Hey guys sorry if I'm hijacking this thread but I was considering getting an iPod touch and unfortunately know next to zero about Wi-Fi. Is a wireless router an absolute necessary to get the iPod online at home? I've got an intel mac mini with a direct modem connection. Thanks for any info guys


----------



## titans88 (Oct 3, 2007)

irontree said:


> Hey guys sorry if I'm hijacking this thread but I was considering getting an iPod touch and unfortunately know next to zero about Wi-Fi. Is a wireless router an absolute necessary to get the iPod online at home? I've got an intel mac mini with a direct modem connection. Thanks for any info guys


You would need a wireless router at home in order to access a wireless network - that is unless a neighbour has a wireless network that you can connect to.


----------



## irontree (Oct 28, 2006)

but my Mac Mini has built in airport. Can't I just connect directly to that without a router?


----------



## Cliffy (Apr 18, 2005)

irontree said:


> but my Mac Mini has built in airport. Can't I just connect directly to that without a router?

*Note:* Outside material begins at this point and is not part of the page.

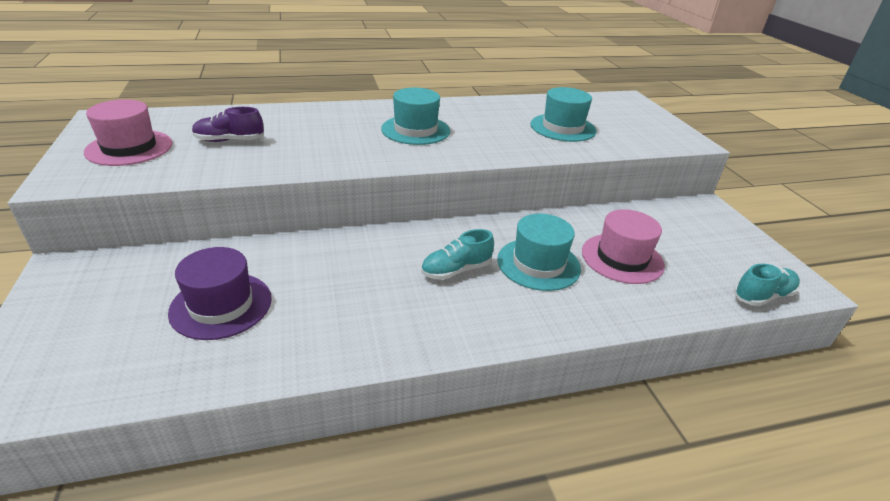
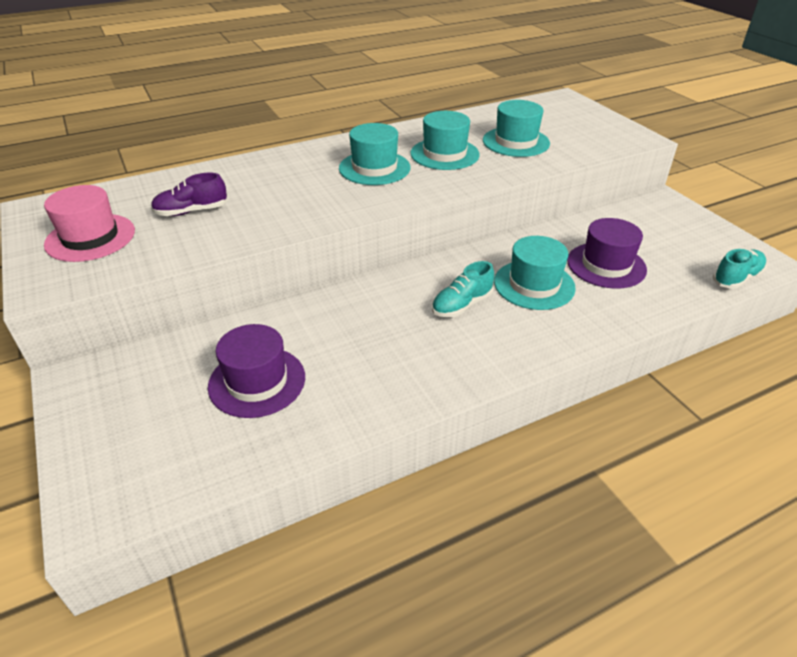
camera: 10 degrees left, 5 degrees up
pink hat [582,209,665,284] -> purple hat [567,218,647,289]
none -> turquoise hat [410,111,480,170]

You could enable internet sharing and share over wi fi.


----------



## eesofgraham (Nov 26, 2007)

*WPA setup using WCN?*

I have setup my wifi network using Windows Connect Now (WCN) - described here:
Set up a secure wireless network using Windows Connect Now 

WCN is very simple to use - just configure a USB drive on one of your PCs and then put it into your router (newer ones support this feature) and other connected PCs (XP SP2) and everything works just fine. I selected WPA for security. 

My question - the WPA key is generated automatically so I dont have a record of it - how can can I add an Ipod touch to the network? I really dont want to have to reconfigure all my machines manually.


----------